REPUBLIKA.CO.ID, JAKARTA-- Otoritas Jasa Keuangan (OJK) mendorong Badan Perkreditan Rakyat (BPR) untuk mendigitalisasi layanan jasa keuangan. Langkah ini perlu dilakukan agar BPR tidak ditinggalkan oleh para nasabahnya.
Deputi Komisioner OJK Institute dan Keuangan Digital Sukarela Batunanggar mengatakan saat ini sekitar lima sampai sepuluh persen BPR yang menggunakan layanan transaksi secara elektronik. “Jika bank umum banyak melakukan penutupan kantor cabang, sebaliknya jumlah kantor cabang BPR masih tetap ada. Hal ini karena BPR belum mampu optimal dan efektif melakukan transaksi secara digital,” ujarnya kepada wartawan, Kamis (10/9).
Menurutnya sejak 2012 jumlah penutupan kantor cabang bank umum mengalami peningkatan. Sedangkan jumlah pembukaan ATM BPR semakin menurun.
“Saat ini banyak bank umum melakukan transaksi secara elektronik mengikuti tuntunan kebutuhan nasabah. Ada sekitar 70-80 persen transaksi bank umum dilakukan secara elektronik,” ucapnya.
Secara kinerja, menurutnya perkembangan BPR meningkat dari tahun ke tahun. Namun, dalam waktu yang cukup panjang, perkembangan kinerja BPR cenderung stagnan.

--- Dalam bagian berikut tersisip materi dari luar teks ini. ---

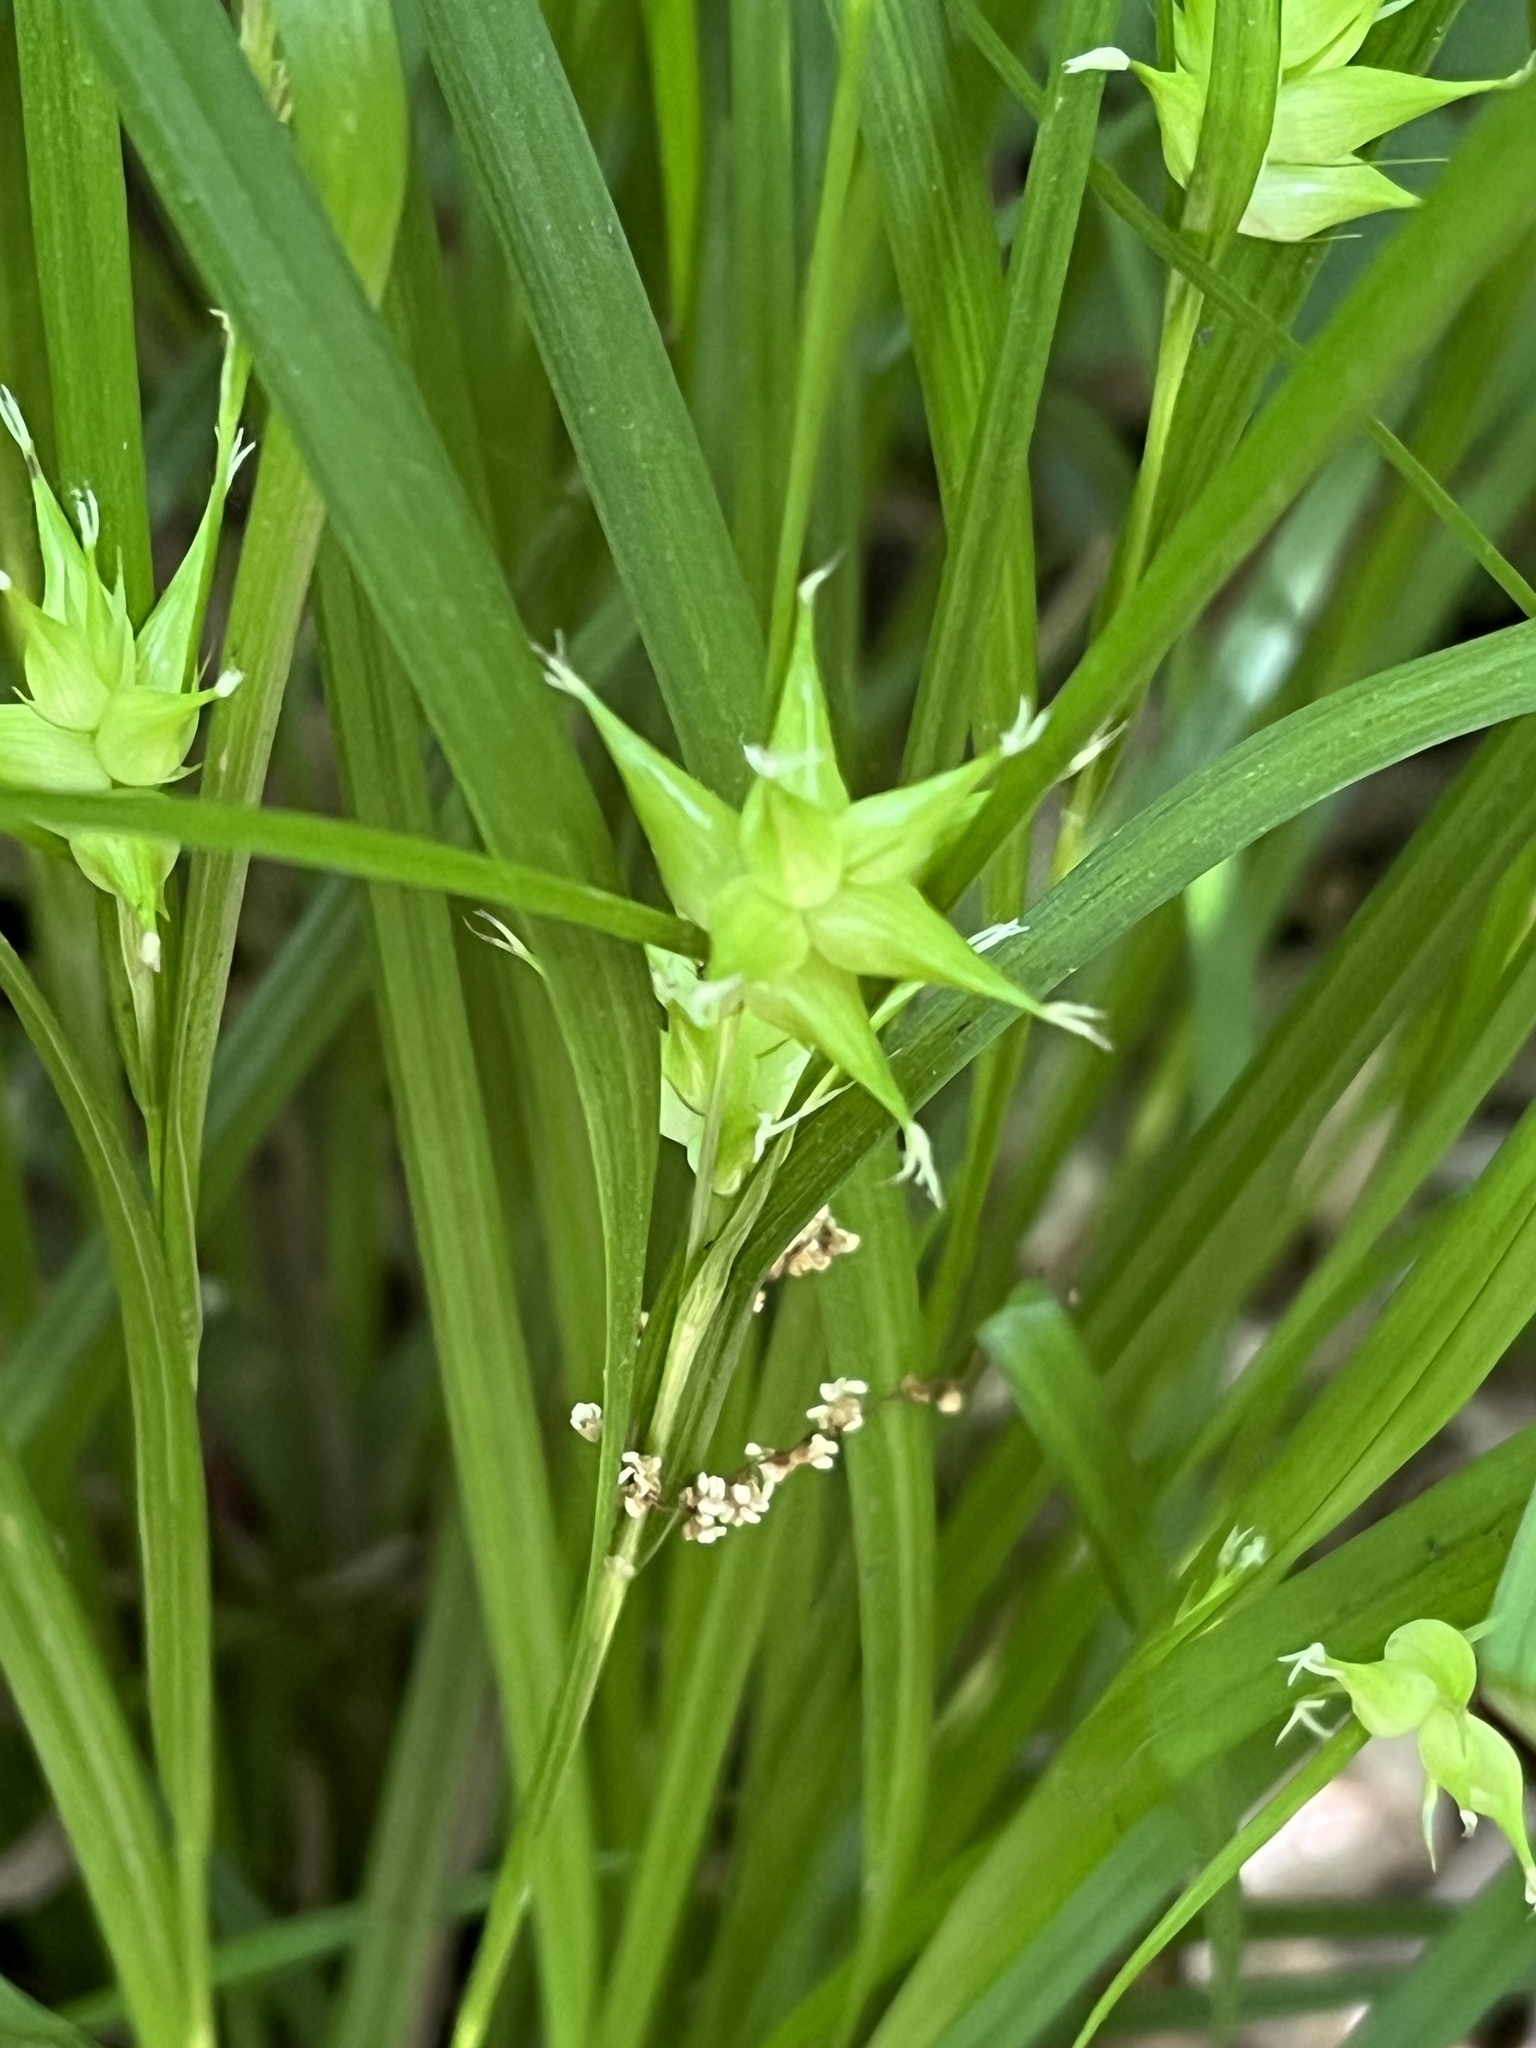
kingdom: Plantae
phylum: Tracheophyta
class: Liliopsida
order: Poales
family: Cyperaceae
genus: Carex
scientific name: Carex intumescens
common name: Greater bladder sedge
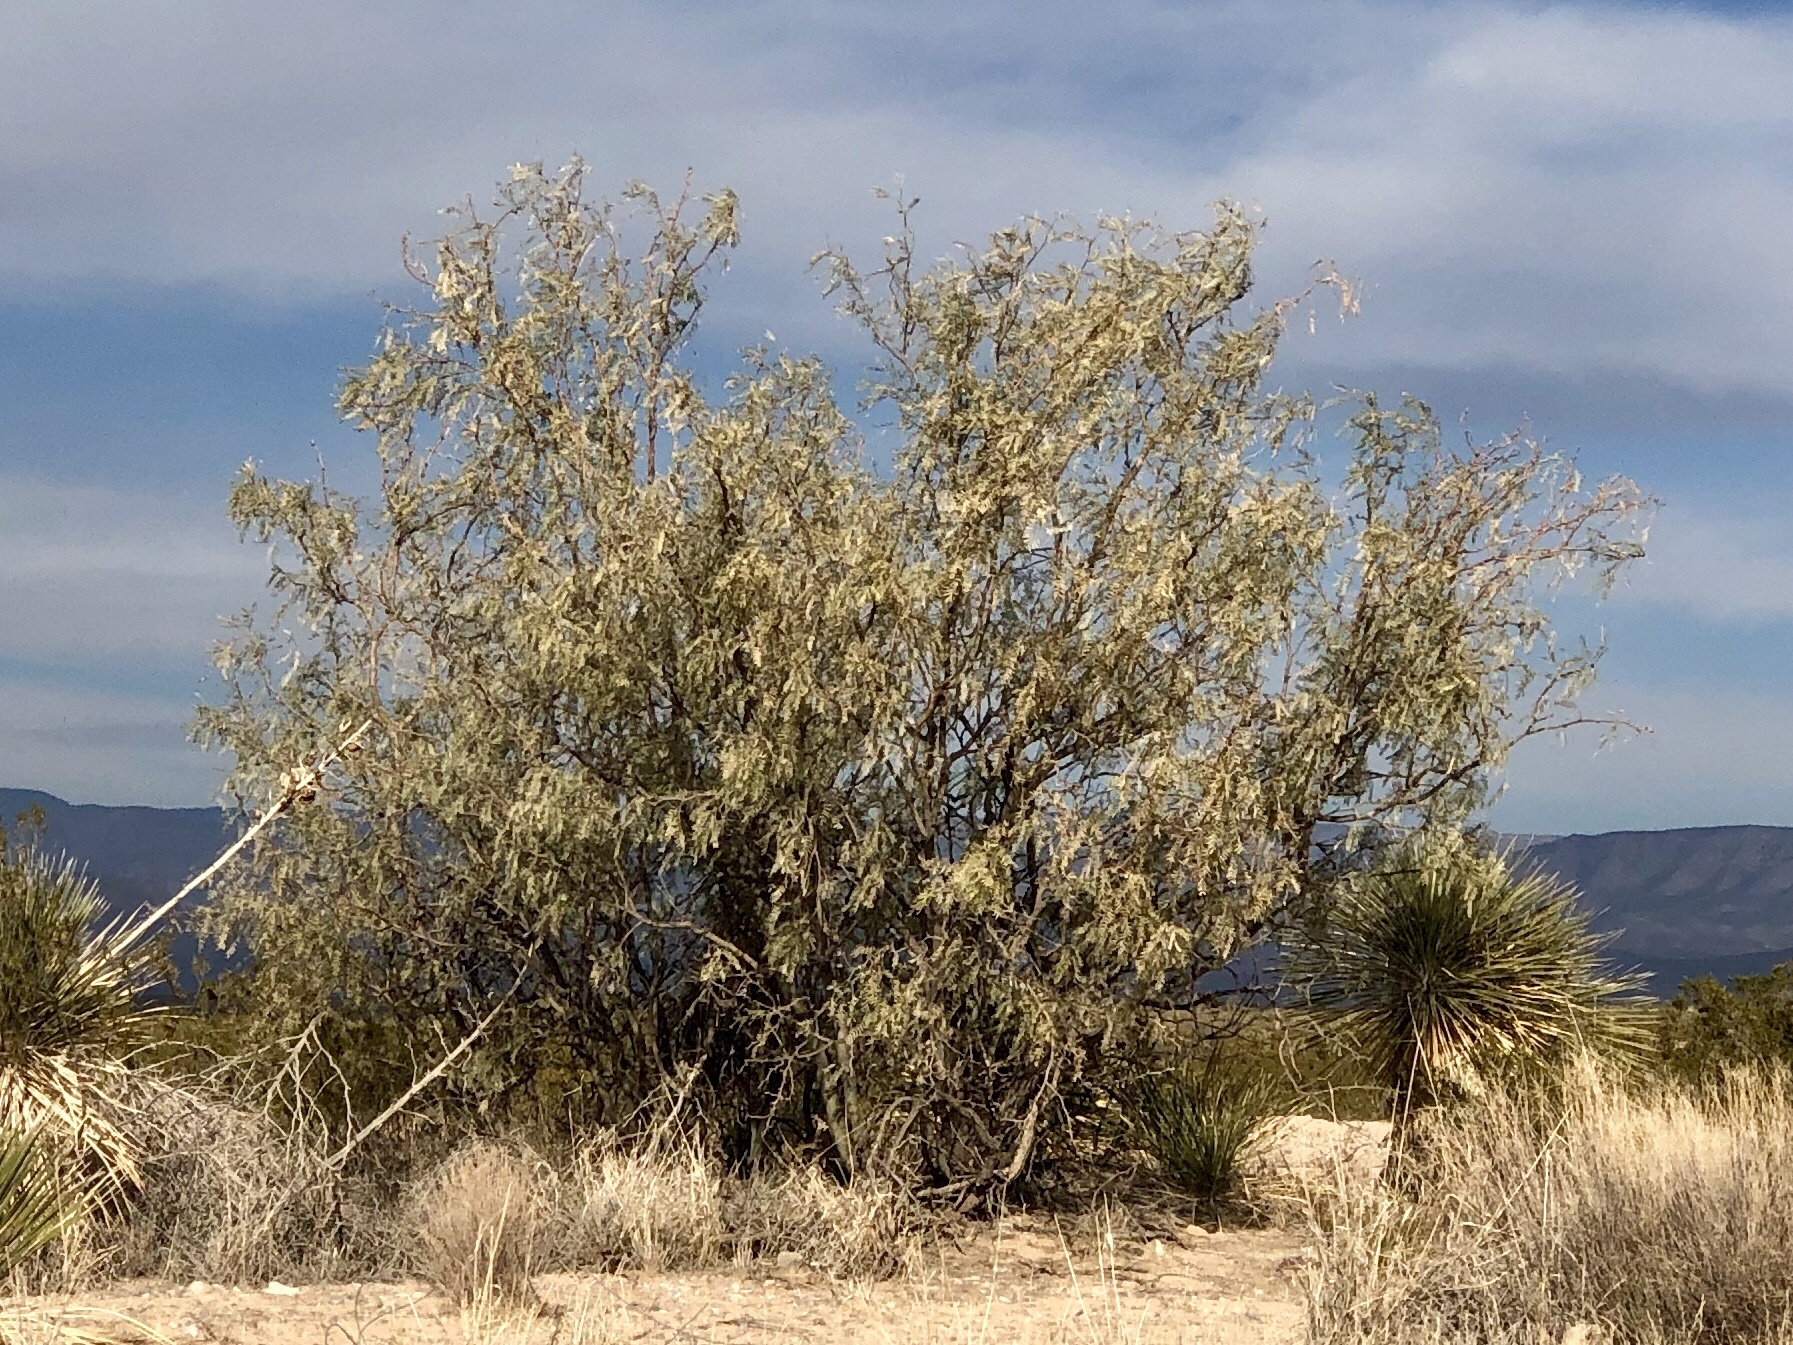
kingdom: Plantae
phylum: Tracheophyta
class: Magnoliopsida
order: Fabales
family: Fabaceae
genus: Prosopis
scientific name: Prosopis glandulosa
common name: Honey mesquite
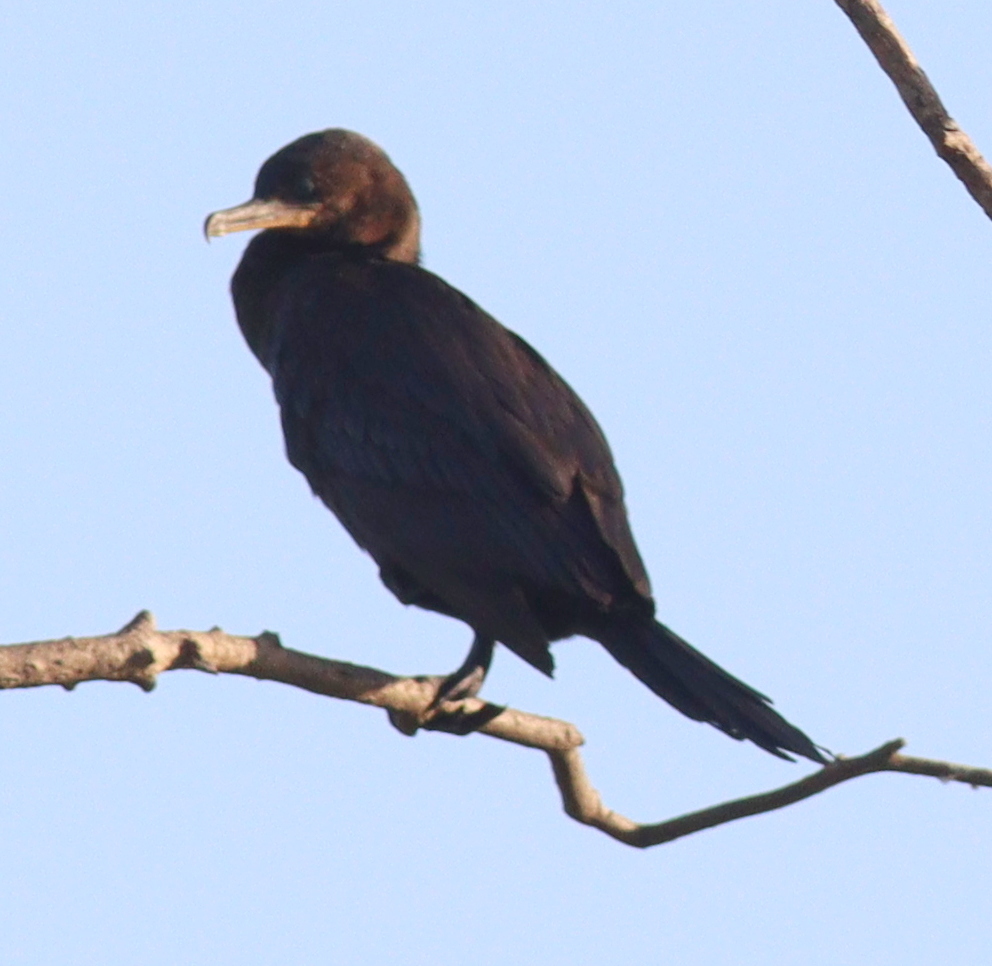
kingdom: Animalia
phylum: Chordata
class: Aves
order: Suliformes
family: Phalacrocoracidae
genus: Phalacrocorax
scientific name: Phalacrocorax brasilianus
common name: Neotropic cormorant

"Semestinya ini menjadi pertimbangan bagaimana agar tidak stagnan. Tentu saja perlu ada perubahan pada bisnis model dan proses bisnisnya," ucapnya.
Menurutnya kehadiran BPR yang terkonsentrasi di Jawa Barat, Jawa Tengah, Jawa Timur, dan Bali menjadi tantangan di tengah BPR yang belum optimal dalam layanan digital.
“Pada era digitalisasi, ini tidak efektif. Selain biaya besar, disisi lain banyak nasabah yang sudah lebih teredukasi dan memiliki kebutuhan yang sudah lebih luas akan berpindah ke fintech, peer to peer, maupun payment," ucapnya.